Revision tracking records
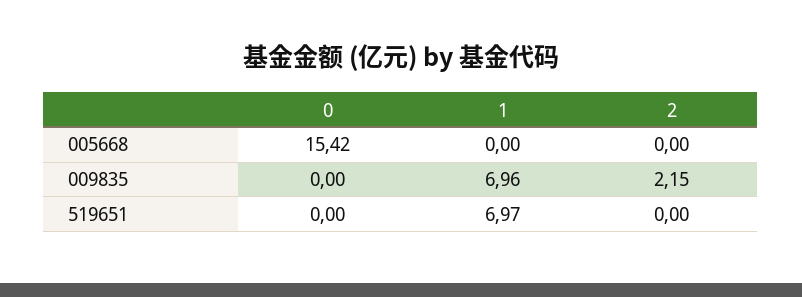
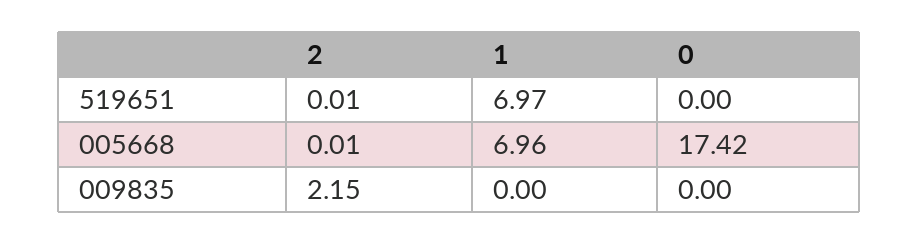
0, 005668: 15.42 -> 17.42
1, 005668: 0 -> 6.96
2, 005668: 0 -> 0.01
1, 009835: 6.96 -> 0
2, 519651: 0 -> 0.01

What you are asked to do —
Excluding pictures, print all lines above exactly.

Solution —
0, 005668: 15.42 -> 17.42
1, 005668: 0 -> 6.96
2, 005668: 0 -> 0.01
1, 009835: 6.96 -> 0
2, 519651: 0 -> 0.01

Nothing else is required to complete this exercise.